Panasnya
disini. Riuhnya orang lain, yang jelas tak akan membuat berubah hidup ini. Aku
dengarkan lagu yang bisa meneduhkan suasana, ya lagu payung teduh. Orang
berlalu lalang. Entah kemana tujuan nya dan entah hasrat apa yang mengantarkan
orang orang itu untuk menuju tujuan yang jelas aku belum ketahui.
Jika
di darat, sekelilingku hanya semut yang berjalan, dan saling menyapa ketika
bertemu semut yang lainnya. Tapi semut yang dianggap jari kelingking akan takut
jika bertemu dengan ibu jari kita yang dianggap gajah, karena jari kelingking
akan kalah oleh ibu jari, seperti kita suten dengan orang lain.
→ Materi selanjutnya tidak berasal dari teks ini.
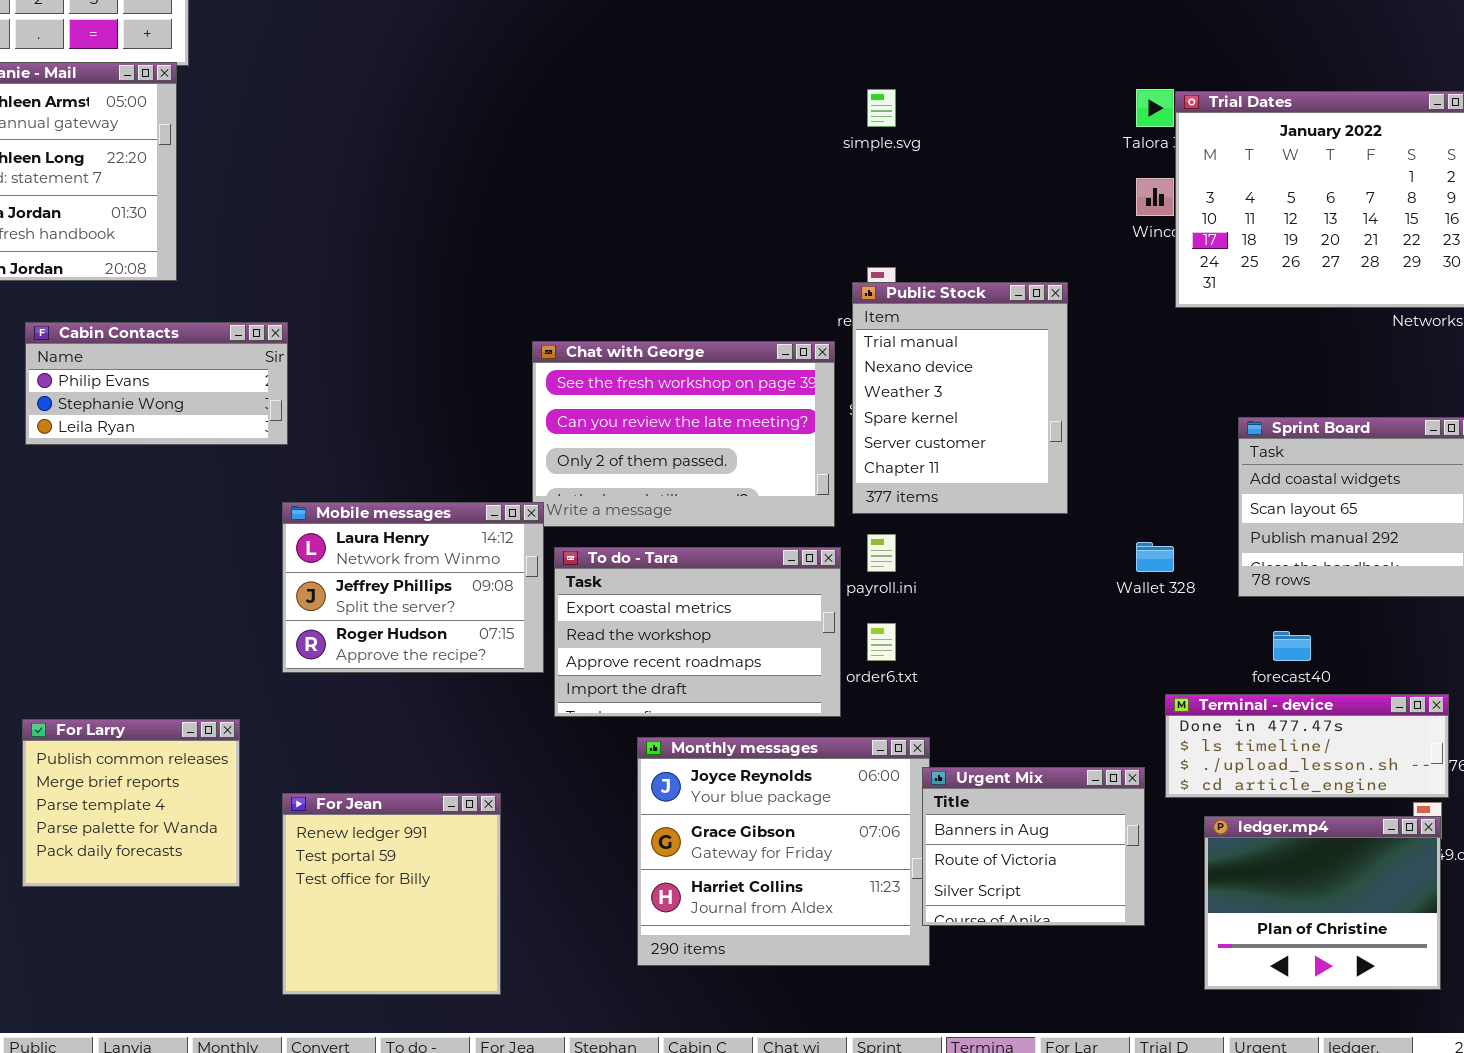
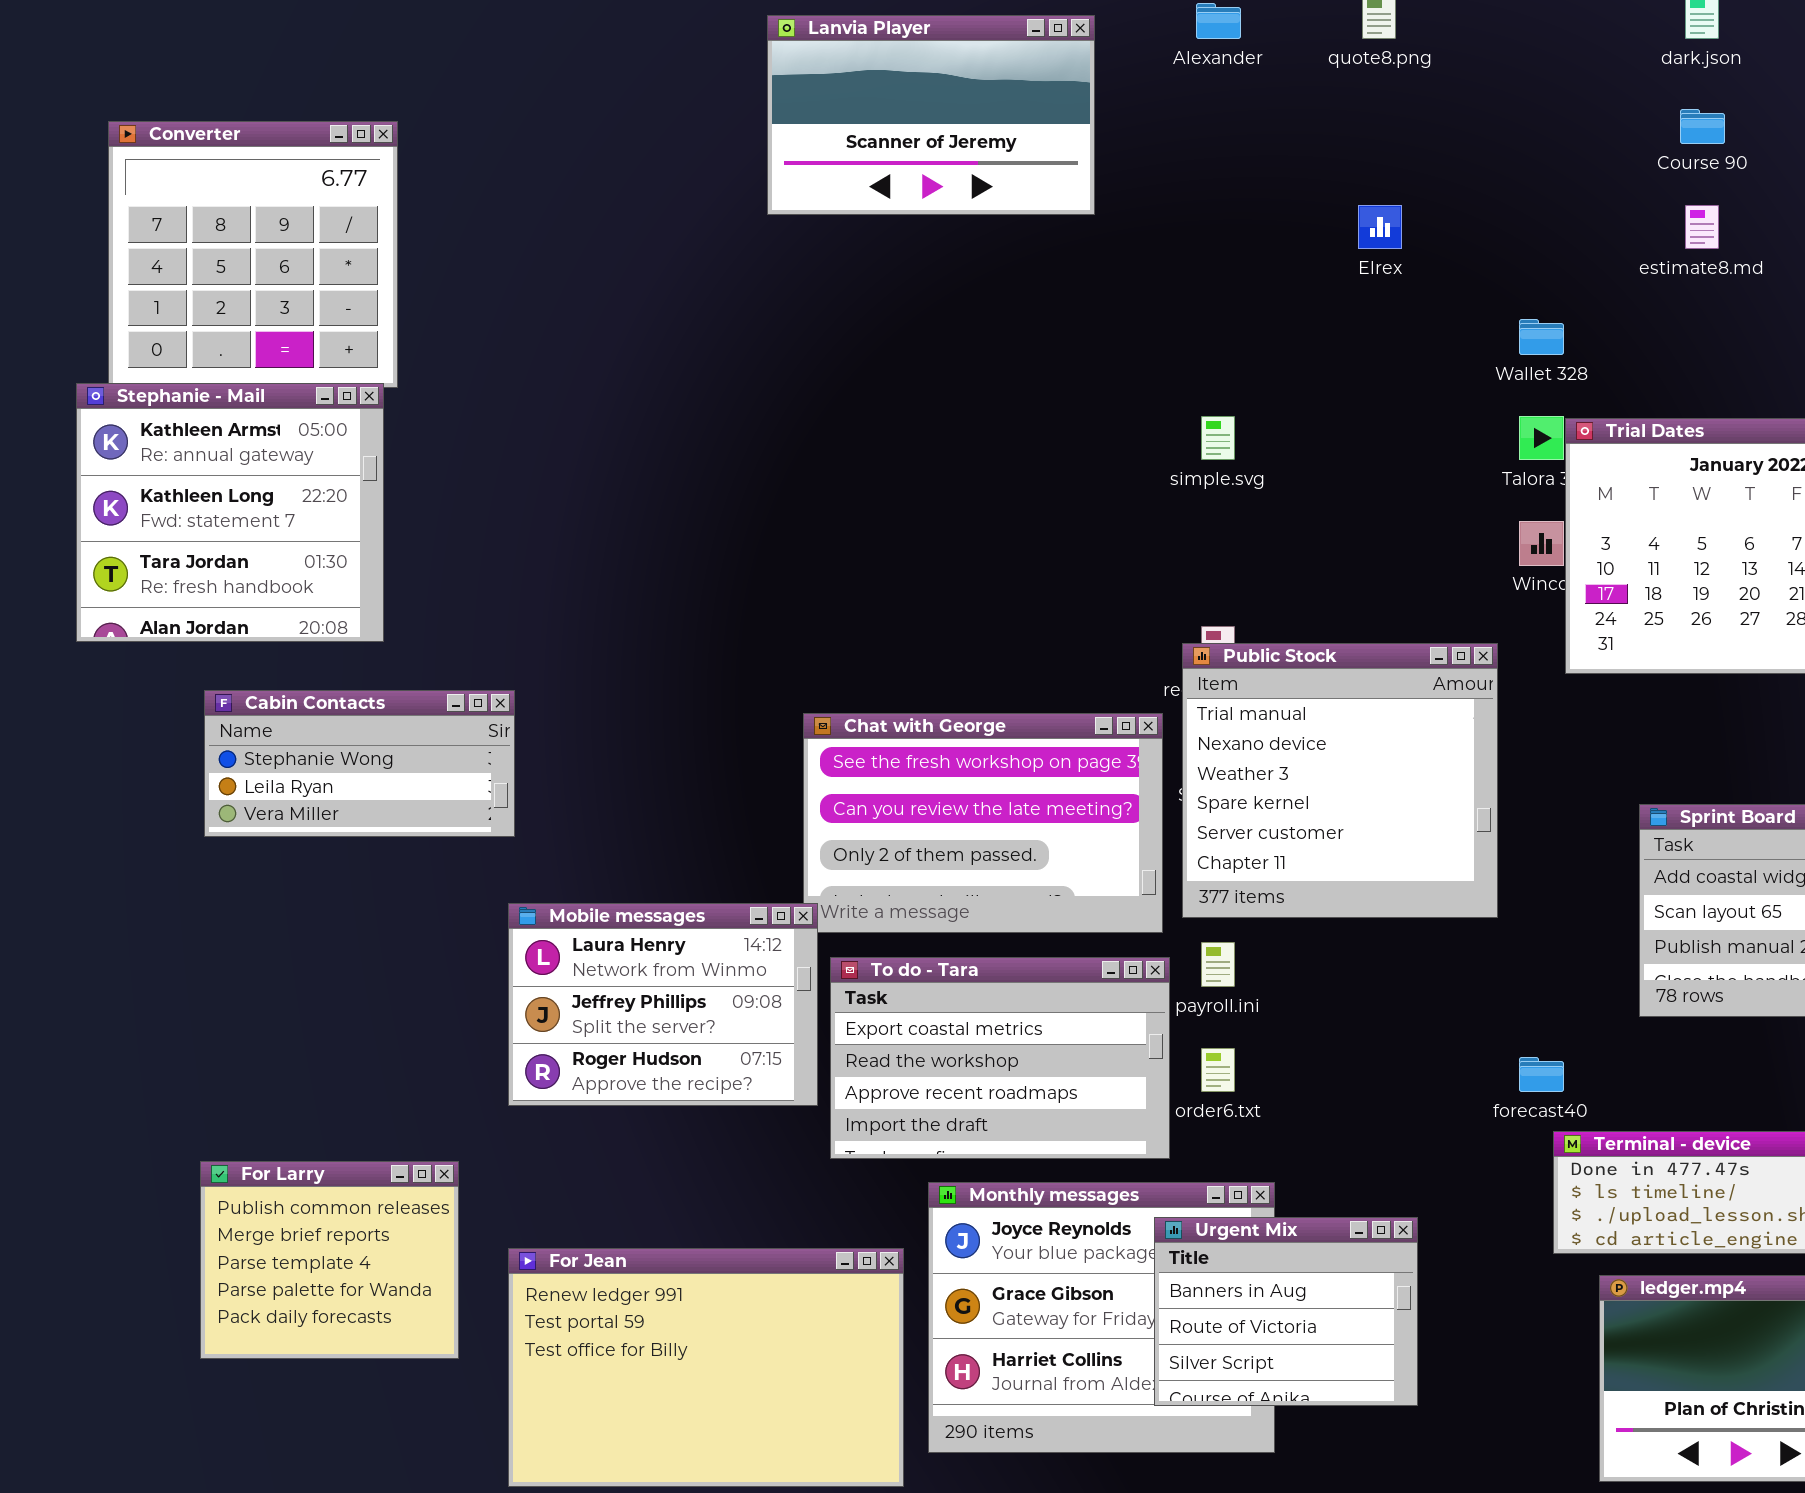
Public Stock: [852,282,1068,514] -> [1182,643,1498,918], resized
Cabin Contacts: [25,322,288,445] -> [204,690,515,837], scrolled down 1 row
Wallet 328: [1136,542,1174,572] -> [1519,319,1564,355], moved
forecast40: [1273,631,1311,661] -> [1519,1057,1564,1092], moved
Urgent Mix: [922,767,1145,926] -> [1154,1217,1418,1406], moved
For Jean: [282,793,501,995] -> [508,1248,904,1487], resized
Jika di udara,
tak ada burung, karena sudah banyak ditangkap orang dan dijual. Tak hanya burung. Ada
capung yang seperti manusia, berlalu lalang. Begitu pun mobil dan motor,
seperti capung dan manusia yang berlalu lalang, masih sama saja. Tak ada yang
terlalu berbeda disini.
Semilir
angin yang sedikit menggoda telinga dan leherku, yang membuat ku merasa
merinding dan bergetar seperti habis kencing. Tak hanya angin yang bersemilir,
suara orang yang sedang memalu begitu bising terdengar. Begitu pula mesin gurinda yang sedang merapihakan besi
yang habis dilas oleh ahlinya – sangatlah bising. Akibat bising itu, ketika mendengar
perkataan teman, harus meminta ulang perkataan itu dengan mengucap,
‘Hah?
Apa gak kedengeran’
Pohon
yang tinggi dan daunnya yang bergoyang-goyang, seolah menyampaikan pesan angin
yang entah pesan dari Tuhan atau pesan dari alam. Tak ada fatamorgana disini,
seperti jalan beraspal yang terkena sinar matahari. Hanya ada debu pasir yang
terlihat seperti fatamorgana, ketika orang yang berlalu lalang itu. Berjalan
diatasnya dan agak menyeret kakinya. Pemandangan yang jauh dari sini, hanyalah
Gunung Manglayang yang tinggi dan gagah.